I expected to dislike the character of Christopher McCandless, and for most of the movie there was a lot about him not to like. He's an over-privileged kid who hates his parents and the assured path mapped out for him in education and career.

But turning his back on even the sister he's close to, giving away the last of his money and walking out the door to travel the country on foot without a word of contact to anyone makes him not just rebellious but unforgivably selfish and self centred.

It's when he finally discovers - too late - that life is only worth living if you don't cut yourself off from society and the people you love that he finally becomes likeable, or at least engenders our sympathy.
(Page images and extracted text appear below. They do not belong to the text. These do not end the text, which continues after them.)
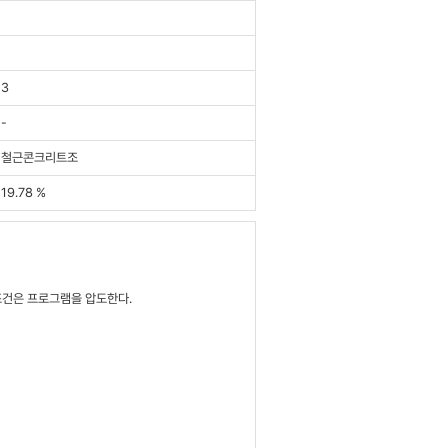
3
-
철근콘크리트조
19.78 %
조건은 프로그램을 압도한다.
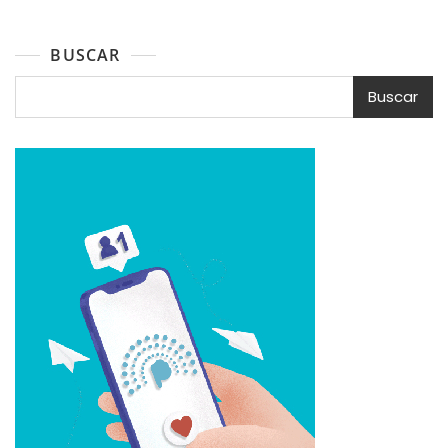
BUSCAR
Buscar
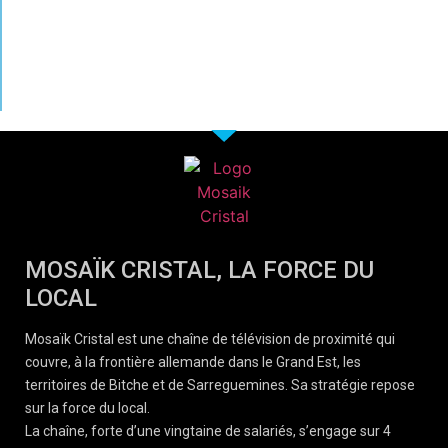
MOSAÏK CRISTAL, LA FORCE DU
LOCAL
Mosaïk Cristal est une chaîne de télévision de proximité qui
couvre, à la frontière allemande dans le Grand Est, les
territoires de Bitche et de Sarreguemines. Sa stratégie repose
sur la force du local.
La chaîne, forte d’une vingtaine de salariés, s’engage sur 4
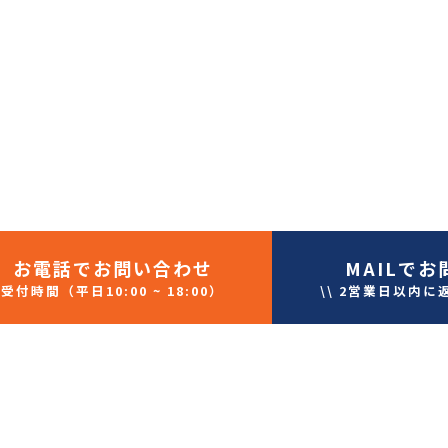
お電話
でお問い合わせ
MAIL
でお
受付時間（平日10:00 ~ 18:00）
\\ 2営業日以内に
T
CE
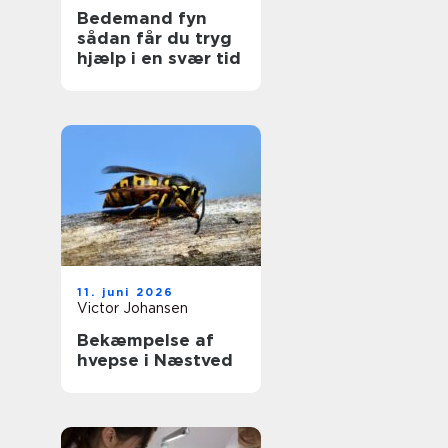
Bedemand fyn
sådan får du tryg
hjælp i en svær tid
11. juni 2026
Victor Johansen
Bekæmpelse af
hvepse i Næstved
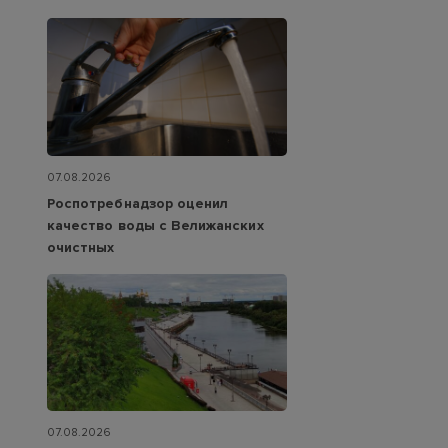
07.08.2026
Роспотребнадзор оценил
качество воды с Велижанских
очистных
07.08.2026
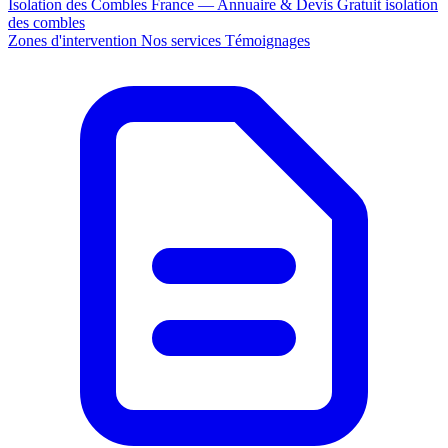
Isolation des Combles France — Annuaire & Devis Gratuit
isolation
des combles
Zones d'intervention
Nos services
Témoignages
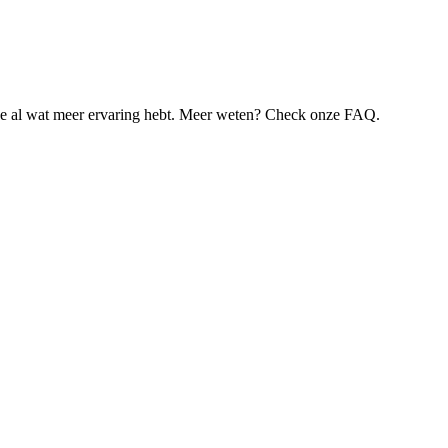
je al wat meer ervaring hebt. Meer weten? Check onze FAQ.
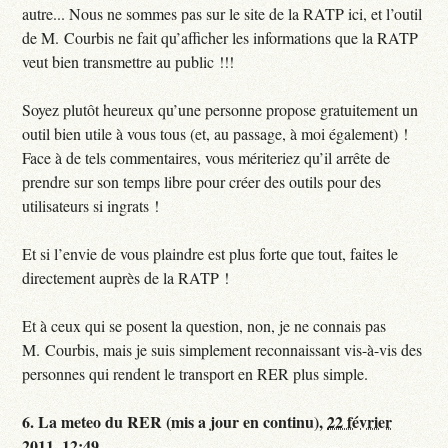
autre... Nous ne sommes pas sur le site de la RATP ici, et l’outil
de M. Courbis ne fait qu’afficher les informations que la RATP
veut bien transmettre au public !!!
Soyez plutôt heureux qu’une personne propose gratuitement un
outil bien utile à vous tous (et, au passage, à moi également) !
Face à de tels commentaires, vous mériteriez qu’il arrête de
prendre sur son temps libre pour créer des outils pour des
utilisateurs si ingrats !
Et si l’envie de vous plaindre est plus forte que tout, faites le
directement auprès de la RATP !
Et à ceux qui se posent la question, non, je ne connais pas
M. Courbis, mais je suis simplement reconnaissant vis-à-vis des
personnes qui rendent le transport en RER plus simple.
6.
La meteo du RER (mis a jour en continu),
22 février
2011, 12:49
Penn structure the film in alternating sequences, of Chris' (Hirsch) travels and the people he meets interspersed with his ultimate destination of an abandoned bus where he makes his home beside a river in the wilderness of Alaska.

The travel sequences are strong but episodic, feeling like short TV series entries to get to the real story, his unravelling and redemption.

But Penn has a great directorial eye and a smart script gets great performances out of some wonderful actors, including ones like Vaughan with a lot to offer but who spend too much of their time mugging for comedy directors and paycheques, and a revelation in veteran Holbrook.

You'll spend most of your time more impressed with the movie than McCandless himself, but the last ten minutes drag you terrifyingly into his skin, and the final shot of the photo the real Chris took of himself not long before the end is as haunting as the rest of the movie.

Hirsch's standout performance in this must have felt like his shot at the A list, but if you're only as hot as your last film, he's in trouble after the huge gleaming abortion that was Speed Racer.